The American City People Are Fleeing

Andrew Burton / Getty Images News via Getty Images

Americans became unusually mobile early in the COVID-19 pandemic. Part of the reason was the mortgage rates were at 3% for months, which made homes historically affordable. The other was that people could work from home. Among the patterns was that people left the largest, most expensive cities for those less populated with lower living costs. While 7% mortgage rates have slowed home demand, there are still several metros people want to leave in droves. At the top of this list is Detroit, the poorest large city in the United States.

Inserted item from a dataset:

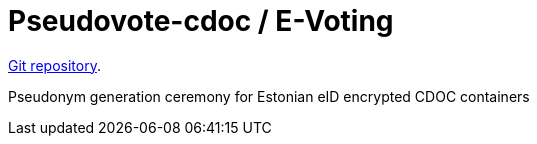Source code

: = Pseudovote-cdoc / E-Voting

https://github.com/infoaed/pseudovote-cdoc[Git repository].

Pseudonym generation ceremony for Estonian eID encrypted CDOC containers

Real estate website Redfin reviewed search data on cities people wanted to move to and those people wanted to leave. CNBC reviewed the study and commented, “Of all homebuyers that search for property, 24.2% are looking for a home in a different metro area than where they live.” The research was based on a review of 2 million searches on Refine over the third quarter. Across 100 metros, the metric used was “for sale homes” by city.

The city with the highest percentage of people who searched elsewhere was Detroit at 32%. Cleveland, another poor industrial city, was at the top of the cities Detroit residents wanted to go to. The yardstick measured the difference between people who looked to move to a city compared to those who wanted to leave.

The research did not mention why Detroit was the city the most people wanted to leave. In a sense, it is counterintuitive. The study stressed that people wanted to go to affordable cities. Detroit, however, based on home prices, must have among the lowest home prices of any big city in the nation.

Detroit may be so badly damaged by the number of people who have left since the middle of the last century that parts of it are uninhabitable. At the peak of the success of the American car industry, 1.5 million people lived in Detroit. That figure is currently under 700,000. Parts of the city are so blighted that homes have been torn down by the hundreds. City services are barely available in some neighborhoods because the city budget is so small.

Homes may be cheap in Detroit. However, there are reasons, and they are not good ones.